> **DESCRIPTION OF THE TASK**:
Scan the records below for the line with "vfov_deg: 53.1" and the line with "exposure_s: 1/120". Repeat those two lines and every line between them exactly, and nothing else.

Pictures with lens parameters
-- Opening Marker --
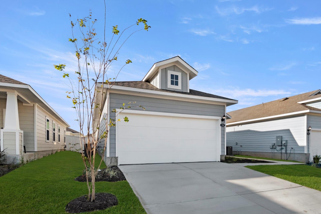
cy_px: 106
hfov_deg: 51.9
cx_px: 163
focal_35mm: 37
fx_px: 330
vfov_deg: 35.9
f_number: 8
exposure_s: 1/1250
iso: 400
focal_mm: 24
-- Closing Marker --
-- Opening Marker --
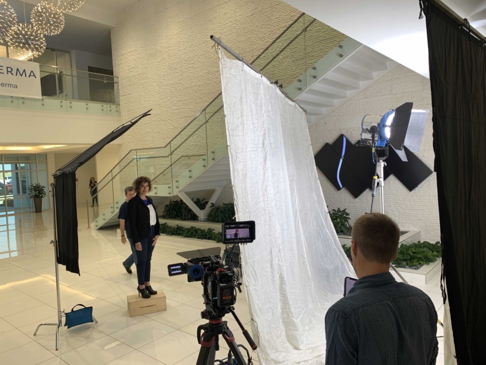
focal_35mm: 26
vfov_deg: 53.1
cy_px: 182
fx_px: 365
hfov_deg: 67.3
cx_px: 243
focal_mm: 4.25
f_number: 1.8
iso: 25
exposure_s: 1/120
-- Closing Marker --
> **ANSWER SECTION**:
vfov_deg: 53.1
cy_px: 182
fx_px: 365
hfov_deg: 67.3
cx_px: 243
focal_mm: 4.25
f_number: 1.8
iso: 25
exposure_s: 1/120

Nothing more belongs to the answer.